Which sulfonylureas generation is the most potent: 1st or 2nd?

A

2nd

76
Q

What are meglitinides?

A

Almost the same thing as sulfonylureas, but they are NOT sulfonamides= can be used in a sulfa allergy***

77
Q

What are the 2 Meglitinides?

A

Repaglinide (Prandin)

Nateglinide (Starlix)

78
Q

What is Colesevelam (WelChol)?

A

A bile acid binding resin that has some hypoglycemic effect when combined with other antidiabetic agents

79
Q

What is Bromocriptine (Cycloset)?

A

It is a dopamine agonist that inhibits excessive SNS tone which suppresses hepatic glucose production

80
Q

What is Pramlintide (Symlin)?

A

An amylin-like peptide**

81
Q

How is Pramlintide (Symlin) administered?

A

It is injected because it is a PEPTIDE

82
Q

Can we give Pramlintide (Symlin) alone?

A

No, it is only an adjunct to insulin therapy in Type 1 AND Type 2 diabetes!!!!!***!!

83
Q

What is the MOA of Pramlintide (Symlin)?

A

It works with insulin to Lower post-prandial glucose by:

Slowing gastric emptying

Suppressing glucagon

Centrally-mediated appetite suppression

84
Q

What are the only two classes of diabetes drugs that can cause hypoglycemia?

A

Sulfonylureas

Meglitinides

(+ insulin of course)

85
Q

What are the only two classes of drugs that can cause hyperinsulinemia?

A

Sulfonylureas

Meglitinides

86
Q

Some guy rolls into the ER and you can tell right away he has way too much insulin flowing through his system.
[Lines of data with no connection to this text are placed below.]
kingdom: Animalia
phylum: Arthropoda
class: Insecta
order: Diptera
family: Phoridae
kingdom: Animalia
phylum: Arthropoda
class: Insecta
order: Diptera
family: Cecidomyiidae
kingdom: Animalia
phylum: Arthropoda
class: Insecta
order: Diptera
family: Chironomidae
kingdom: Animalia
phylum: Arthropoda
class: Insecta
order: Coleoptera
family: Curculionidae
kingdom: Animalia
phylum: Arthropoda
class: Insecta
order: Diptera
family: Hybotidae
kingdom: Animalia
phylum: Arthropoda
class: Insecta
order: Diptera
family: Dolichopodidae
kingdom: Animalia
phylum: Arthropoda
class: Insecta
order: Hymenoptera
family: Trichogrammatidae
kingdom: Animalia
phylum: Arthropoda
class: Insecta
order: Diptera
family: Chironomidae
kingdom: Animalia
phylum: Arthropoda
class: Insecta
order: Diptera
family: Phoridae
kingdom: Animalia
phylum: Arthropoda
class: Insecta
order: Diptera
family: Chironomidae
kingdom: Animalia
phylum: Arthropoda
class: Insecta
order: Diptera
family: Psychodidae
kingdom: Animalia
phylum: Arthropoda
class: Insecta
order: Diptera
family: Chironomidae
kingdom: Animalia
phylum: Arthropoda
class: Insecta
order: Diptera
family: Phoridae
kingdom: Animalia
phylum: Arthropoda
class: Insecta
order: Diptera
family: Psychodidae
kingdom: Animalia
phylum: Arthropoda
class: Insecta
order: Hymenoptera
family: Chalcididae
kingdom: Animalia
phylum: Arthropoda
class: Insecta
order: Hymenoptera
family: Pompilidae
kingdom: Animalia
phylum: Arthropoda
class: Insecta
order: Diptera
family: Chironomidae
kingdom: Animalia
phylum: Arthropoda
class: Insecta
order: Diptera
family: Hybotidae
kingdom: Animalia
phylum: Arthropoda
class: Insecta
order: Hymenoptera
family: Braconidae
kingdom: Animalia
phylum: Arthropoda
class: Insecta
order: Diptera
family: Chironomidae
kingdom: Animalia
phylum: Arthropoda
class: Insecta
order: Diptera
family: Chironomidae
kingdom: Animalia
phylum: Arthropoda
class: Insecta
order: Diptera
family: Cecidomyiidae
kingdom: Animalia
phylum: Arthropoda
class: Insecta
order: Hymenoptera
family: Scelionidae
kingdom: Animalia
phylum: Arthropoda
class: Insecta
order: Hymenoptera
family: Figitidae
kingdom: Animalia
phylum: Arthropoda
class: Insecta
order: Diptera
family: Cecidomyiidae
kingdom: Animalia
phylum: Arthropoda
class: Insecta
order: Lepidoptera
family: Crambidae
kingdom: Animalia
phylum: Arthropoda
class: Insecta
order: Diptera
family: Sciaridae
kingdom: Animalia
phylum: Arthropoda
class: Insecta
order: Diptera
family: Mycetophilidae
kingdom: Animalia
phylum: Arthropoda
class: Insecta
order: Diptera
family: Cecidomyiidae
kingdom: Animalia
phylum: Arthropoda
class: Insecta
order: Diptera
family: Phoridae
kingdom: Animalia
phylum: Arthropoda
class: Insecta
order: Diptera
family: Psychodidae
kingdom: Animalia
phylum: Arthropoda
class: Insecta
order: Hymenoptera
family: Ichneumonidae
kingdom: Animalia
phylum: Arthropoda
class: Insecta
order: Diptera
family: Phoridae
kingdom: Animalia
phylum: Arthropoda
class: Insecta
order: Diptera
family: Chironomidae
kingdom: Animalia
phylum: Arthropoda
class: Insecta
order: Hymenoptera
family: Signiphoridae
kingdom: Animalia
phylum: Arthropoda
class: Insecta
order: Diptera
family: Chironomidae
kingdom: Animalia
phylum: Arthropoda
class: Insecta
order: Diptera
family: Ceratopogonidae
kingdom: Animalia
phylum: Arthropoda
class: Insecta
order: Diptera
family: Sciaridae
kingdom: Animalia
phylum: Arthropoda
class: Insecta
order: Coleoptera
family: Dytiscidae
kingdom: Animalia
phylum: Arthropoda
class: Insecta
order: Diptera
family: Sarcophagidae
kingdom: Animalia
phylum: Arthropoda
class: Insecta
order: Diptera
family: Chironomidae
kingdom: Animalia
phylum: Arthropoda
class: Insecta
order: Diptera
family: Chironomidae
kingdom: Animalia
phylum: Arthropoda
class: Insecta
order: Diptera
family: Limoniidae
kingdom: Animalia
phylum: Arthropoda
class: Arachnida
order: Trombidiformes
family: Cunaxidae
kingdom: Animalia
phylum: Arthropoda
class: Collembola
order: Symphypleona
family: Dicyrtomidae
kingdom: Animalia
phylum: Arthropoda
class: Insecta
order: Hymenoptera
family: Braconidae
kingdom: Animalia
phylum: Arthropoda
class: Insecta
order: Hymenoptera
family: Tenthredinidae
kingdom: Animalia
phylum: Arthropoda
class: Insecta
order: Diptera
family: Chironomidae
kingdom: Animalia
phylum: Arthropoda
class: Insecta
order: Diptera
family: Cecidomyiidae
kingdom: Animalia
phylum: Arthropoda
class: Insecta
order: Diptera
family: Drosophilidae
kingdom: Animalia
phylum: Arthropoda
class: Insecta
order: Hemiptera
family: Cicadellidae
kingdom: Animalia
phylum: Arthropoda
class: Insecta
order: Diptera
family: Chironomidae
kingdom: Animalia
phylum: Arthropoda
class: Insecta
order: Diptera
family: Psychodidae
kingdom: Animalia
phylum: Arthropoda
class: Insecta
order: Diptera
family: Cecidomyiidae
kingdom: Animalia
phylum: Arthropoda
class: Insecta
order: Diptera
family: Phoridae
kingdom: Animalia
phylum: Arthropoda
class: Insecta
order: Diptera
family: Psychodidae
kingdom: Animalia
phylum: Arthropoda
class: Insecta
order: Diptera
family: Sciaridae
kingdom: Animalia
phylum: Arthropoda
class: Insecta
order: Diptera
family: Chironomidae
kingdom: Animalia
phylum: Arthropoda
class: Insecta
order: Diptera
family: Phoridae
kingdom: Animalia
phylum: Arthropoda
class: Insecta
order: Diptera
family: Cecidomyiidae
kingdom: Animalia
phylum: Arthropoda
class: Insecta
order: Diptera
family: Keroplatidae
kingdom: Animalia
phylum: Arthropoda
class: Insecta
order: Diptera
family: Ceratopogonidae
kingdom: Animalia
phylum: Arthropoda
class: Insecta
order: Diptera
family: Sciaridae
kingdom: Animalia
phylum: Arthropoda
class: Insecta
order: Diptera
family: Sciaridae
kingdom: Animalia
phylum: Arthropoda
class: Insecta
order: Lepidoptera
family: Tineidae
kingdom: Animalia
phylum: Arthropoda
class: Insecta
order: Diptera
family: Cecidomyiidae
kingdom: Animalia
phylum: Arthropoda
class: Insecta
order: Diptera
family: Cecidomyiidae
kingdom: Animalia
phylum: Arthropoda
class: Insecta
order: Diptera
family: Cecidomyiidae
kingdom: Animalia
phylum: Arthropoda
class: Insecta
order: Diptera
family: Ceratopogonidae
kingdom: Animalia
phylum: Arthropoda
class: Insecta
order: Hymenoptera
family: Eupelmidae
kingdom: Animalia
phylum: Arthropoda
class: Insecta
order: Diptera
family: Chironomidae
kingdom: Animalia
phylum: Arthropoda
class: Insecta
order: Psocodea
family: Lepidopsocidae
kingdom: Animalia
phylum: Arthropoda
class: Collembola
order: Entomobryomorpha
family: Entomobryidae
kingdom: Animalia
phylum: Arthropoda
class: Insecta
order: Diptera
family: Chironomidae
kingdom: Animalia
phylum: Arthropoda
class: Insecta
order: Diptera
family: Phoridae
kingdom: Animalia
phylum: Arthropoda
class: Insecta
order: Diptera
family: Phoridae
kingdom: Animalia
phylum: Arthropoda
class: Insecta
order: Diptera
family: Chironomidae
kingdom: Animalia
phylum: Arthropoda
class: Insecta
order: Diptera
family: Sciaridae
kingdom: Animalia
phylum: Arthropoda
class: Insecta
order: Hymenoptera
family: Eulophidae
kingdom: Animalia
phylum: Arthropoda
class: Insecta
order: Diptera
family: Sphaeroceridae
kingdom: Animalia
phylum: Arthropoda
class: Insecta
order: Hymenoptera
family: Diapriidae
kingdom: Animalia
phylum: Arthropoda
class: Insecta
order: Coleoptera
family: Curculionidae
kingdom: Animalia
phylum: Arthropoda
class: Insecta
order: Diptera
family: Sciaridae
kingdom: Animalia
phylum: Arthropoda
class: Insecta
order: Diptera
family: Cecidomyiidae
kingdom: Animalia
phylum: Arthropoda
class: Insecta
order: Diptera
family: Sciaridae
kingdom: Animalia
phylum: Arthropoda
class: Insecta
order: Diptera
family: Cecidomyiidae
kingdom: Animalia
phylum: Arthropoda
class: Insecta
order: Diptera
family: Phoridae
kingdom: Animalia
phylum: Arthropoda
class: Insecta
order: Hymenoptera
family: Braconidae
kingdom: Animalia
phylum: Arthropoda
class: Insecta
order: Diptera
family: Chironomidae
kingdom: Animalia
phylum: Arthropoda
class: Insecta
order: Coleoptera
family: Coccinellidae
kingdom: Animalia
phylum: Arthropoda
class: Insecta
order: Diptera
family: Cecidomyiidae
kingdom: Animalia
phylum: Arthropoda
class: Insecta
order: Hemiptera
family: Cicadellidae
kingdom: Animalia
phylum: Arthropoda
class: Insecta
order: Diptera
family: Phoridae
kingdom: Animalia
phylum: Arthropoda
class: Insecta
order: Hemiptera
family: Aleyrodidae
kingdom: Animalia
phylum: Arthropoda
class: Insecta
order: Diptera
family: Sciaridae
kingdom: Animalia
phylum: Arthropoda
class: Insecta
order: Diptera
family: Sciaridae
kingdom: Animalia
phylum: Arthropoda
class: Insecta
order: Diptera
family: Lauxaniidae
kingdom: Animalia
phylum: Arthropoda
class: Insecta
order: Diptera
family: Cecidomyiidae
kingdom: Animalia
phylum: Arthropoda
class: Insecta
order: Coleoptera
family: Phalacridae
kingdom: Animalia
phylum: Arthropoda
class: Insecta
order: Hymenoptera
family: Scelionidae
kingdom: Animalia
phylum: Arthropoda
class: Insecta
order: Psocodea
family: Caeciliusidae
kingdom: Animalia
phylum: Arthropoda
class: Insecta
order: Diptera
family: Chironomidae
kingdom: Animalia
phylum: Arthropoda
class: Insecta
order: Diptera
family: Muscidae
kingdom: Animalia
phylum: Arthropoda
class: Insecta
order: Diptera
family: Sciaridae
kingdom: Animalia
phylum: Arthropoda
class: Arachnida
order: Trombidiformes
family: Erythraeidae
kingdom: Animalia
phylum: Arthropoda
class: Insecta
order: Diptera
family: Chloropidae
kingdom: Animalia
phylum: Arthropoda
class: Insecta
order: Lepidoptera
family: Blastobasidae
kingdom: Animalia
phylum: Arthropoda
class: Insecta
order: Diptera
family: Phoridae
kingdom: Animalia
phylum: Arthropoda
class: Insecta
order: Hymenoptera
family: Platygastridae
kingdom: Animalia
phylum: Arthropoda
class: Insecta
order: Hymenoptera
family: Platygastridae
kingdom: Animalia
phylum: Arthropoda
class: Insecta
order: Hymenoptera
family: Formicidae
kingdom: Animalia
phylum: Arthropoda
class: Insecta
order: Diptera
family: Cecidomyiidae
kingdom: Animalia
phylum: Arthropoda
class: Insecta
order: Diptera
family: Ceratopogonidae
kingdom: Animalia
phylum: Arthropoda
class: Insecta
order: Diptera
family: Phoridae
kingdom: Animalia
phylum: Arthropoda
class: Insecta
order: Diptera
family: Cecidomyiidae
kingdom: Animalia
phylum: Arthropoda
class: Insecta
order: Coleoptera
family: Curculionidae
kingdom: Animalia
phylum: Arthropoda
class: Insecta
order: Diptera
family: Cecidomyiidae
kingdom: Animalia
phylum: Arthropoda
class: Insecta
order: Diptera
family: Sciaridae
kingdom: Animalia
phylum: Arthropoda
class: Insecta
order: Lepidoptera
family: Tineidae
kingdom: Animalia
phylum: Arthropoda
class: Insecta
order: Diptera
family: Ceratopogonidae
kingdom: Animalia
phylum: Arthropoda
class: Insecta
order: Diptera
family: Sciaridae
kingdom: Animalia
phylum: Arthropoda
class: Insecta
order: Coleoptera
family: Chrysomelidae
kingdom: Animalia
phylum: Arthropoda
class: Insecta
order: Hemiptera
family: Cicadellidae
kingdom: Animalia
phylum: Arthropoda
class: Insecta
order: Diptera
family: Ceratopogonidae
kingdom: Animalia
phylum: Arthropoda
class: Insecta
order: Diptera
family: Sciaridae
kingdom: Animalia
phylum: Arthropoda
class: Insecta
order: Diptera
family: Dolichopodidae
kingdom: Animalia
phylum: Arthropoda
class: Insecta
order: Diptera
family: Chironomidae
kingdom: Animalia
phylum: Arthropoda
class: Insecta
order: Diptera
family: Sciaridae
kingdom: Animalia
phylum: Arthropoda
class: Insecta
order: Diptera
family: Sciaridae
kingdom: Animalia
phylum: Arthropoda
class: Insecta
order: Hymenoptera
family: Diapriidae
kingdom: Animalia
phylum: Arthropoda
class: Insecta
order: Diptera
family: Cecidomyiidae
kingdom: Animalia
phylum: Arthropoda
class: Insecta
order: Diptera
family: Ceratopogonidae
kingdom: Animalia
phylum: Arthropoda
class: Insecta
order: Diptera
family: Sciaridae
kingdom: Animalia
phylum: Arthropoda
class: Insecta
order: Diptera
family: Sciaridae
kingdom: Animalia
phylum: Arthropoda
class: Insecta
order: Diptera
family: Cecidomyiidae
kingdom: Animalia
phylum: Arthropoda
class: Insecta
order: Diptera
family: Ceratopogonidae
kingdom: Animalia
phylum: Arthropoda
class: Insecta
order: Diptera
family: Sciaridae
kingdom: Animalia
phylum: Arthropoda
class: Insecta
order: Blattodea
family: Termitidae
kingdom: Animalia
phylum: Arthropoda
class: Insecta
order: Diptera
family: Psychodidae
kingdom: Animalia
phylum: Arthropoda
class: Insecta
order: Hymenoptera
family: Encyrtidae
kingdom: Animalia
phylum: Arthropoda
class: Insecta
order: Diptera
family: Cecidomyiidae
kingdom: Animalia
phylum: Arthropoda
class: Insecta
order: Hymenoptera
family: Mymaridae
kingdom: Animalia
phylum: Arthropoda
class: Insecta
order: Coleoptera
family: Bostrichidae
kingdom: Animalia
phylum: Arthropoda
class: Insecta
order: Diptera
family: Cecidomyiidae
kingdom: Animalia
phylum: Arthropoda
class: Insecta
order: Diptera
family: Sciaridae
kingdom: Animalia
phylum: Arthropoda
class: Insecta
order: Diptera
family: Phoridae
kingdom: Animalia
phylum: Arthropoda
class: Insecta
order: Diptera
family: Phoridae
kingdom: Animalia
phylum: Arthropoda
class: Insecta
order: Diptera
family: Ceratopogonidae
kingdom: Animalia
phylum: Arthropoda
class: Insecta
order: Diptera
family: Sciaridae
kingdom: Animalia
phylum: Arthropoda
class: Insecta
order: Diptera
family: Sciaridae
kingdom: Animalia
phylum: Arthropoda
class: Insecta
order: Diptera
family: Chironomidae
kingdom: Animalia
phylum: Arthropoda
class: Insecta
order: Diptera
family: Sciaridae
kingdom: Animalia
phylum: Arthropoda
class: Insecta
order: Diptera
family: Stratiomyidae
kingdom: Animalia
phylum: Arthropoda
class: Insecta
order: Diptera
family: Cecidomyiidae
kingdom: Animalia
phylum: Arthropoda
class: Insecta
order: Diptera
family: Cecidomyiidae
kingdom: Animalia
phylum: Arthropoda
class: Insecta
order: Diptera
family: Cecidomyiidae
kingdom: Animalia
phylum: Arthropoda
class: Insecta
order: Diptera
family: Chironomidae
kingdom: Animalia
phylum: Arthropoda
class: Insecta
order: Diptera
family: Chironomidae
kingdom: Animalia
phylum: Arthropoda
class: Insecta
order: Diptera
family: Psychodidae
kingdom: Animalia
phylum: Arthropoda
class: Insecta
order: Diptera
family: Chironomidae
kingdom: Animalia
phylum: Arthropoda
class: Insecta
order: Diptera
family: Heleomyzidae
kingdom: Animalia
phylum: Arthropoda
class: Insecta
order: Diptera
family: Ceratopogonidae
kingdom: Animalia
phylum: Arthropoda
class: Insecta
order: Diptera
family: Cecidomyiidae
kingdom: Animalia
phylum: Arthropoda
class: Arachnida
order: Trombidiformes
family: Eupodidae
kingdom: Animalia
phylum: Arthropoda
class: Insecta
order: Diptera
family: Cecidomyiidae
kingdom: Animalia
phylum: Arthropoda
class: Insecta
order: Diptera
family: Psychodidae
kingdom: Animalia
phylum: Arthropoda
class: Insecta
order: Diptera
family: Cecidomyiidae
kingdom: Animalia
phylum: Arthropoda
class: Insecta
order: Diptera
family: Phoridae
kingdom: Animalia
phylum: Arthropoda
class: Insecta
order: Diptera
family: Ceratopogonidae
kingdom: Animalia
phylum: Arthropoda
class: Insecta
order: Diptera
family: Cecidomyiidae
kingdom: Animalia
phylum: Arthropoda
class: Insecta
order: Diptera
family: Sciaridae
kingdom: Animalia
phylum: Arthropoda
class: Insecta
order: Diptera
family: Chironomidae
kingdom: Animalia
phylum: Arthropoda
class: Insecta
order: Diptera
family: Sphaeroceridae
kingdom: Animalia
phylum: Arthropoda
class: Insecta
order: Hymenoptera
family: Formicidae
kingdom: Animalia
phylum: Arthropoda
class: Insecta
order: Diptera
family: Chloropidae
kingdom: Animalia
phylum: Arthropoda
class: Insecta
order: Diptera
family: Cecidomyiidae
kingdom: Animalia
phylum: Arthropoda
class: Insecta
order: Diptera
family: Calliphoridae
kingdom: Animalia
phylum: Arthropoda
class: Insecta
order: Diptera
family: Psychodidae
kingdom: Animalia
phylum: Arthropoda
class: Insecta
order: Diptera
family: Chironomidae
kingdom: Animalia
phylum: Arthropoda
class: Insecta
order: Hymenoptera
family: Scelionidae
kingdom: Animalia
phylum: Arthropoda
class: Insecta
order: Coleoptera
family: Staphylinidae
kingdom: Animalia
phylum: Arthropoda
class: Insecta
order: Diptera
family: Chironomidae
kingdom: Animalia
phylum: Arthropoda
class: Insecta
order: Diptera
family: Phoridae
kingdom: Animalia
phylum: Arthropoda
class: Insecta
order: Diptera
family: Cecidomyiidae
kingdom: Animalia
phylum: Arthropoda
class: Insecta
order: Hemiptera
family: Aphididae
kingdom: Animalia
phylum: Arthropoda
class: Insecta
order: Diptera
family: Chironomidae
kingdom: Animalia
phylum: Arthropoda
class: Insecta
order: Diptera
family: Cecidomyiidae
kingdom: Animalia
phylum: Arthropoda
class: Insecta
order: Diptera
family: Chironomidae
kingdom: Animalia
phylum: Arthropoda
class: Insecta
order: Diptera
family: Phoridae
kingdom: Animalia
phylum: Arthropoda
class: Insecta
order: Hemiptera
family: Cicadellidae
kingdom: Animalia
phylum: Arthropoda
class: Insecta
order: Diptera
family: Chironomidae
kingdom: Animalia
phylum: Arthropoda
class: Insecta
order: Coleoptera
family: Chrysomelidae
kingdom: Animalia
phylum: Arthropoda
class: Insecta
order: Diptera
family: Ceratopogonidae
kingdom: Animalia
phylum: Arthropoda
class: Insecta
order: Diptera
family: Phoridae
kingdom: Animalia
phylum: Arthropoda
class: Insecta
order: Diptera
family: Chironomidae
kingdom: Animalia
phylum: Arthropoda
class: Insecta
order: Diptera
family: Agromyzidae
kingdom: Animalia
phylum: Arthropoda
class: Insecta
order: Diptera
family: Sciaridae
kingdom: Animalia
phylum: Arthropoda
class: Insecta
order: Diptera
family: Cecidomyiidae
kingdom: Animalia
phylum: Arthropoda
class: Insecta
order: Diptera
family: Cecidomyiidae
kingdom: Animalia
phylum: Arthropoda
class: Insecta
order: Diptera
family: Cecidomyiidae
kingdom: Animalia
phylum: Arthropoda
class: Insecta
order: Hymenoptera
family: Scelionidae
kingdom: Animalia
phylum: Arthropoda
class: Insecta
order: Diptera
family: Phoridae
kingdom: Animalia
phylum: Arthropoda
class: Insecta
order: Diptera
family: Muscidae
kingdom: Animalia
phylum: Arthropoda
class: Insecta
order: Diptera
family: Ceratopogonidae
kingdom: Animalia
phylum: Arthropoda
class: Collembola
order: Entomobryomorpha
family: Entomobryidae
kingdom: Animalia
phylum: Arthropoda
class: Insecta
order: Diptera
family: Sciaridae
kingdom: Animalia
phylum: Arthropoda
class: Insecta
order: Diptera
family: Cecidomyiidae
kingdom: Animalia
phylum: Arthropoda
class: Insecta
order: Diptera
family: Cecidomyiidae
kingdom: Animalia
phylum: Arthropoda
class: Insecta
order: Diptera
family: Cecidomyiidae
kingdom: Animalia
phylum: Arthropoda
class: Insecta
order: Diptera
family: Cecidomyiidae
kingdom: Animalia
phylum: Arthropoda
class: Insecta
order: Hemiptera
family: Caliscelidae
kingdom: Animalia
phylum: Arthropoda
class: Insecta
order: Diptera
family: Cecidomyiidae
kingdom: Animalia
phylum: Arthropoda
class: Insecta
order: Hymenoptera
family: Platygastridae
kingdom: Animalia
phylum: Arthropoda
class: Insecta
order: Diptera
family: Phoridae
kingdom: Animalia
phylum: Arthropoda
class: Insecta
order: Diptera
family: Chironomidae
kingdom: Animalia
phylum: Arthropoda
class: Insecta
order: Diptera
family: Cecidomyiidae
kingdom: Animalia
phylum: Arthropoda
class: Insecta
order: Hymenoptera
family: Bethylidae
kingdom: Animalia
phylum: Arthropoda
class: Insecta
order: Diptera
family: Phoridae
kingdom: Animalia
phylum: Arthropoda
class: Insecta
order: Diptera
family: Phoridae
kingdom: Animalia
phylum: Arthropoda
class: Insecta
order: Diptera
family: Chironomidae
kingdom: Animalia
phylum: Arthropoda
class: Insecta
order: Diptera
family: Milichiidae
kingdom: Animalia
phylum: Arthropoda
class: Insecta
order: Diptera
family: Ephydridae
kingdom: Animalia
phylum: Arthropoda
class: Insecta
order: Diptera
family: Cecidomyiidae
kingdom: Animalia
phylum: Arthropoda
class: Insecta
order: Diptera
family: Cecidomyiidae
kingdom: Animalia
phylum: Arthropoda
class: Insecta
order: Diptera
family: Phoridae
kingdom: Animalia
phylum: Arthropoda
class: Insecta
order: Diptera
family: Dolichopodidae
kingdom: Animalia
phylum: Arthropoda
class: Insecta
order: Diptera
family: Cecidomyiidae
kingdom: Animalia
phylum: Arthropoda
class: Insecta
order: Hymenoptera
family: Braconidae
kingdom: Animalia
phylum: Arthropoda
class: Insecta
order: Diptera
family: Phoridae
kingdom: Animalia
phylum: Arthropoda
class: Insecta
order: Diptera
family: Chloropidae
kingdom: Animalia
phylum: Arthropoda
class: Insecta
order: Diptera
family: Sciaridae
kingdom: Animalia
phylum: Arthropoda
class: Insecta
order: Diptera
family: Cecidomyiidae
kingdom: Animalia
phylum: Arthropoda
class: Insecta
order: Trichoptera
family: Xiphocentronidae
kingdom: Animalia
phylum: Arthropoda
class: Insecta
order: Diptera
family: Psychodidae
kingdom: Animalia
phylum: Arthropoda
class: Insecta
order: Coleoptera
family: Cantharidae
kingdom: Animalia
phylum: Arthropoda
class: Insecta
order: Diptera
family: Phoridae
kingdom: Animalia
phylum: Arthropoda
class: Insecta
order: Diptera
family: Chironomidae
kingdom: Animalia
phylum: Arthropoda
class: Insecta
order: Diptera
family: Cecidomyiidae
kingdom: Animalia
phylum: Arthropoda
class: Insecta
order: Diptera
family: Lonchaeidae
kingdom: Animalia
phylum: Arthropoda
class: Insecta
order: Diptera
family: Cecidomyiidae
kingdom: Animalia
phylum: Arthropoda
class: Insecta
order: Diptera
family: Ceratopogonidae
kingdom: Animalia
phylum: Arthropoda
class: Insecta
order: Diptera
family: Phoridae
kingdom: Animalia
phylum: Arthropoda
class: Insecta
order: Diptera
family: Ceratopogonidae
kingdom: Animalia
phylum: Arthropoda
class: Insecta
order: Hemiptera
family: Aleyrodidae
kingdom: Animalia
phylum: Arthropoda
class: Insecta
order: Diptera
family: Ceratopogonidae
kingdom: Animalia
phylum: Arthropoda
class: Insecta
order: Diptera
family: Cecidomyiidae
How can you tell if it’s from taking too much insulin or if he took too much of a sulfonylurea or Meglitinide?

A

C-peptide.

Sulfonylureas and Meglitinides will increase endogenous insulin production

87
Q

How long do short acting insulin take to kick in and how long does it last?

A

Starts in 1 hour

Lasts 4-5 hours

88
Q

How long does intermediate acting insulin take to reach peak effect and how long does it last?

A

Peaks in 4 hours and lasts 15 hours

89
Q

When do long acting insulins reach peak effect?

A

They don’t peak. They have a sustained effect for 24 hours or longer

90
Q

Which type of insulin is best to start type 2 diabetics on since it will fix their fasting glucose?

A

Basal/long acting

91
Q

How long does rapid acting insulin take to kick in and how long do they last?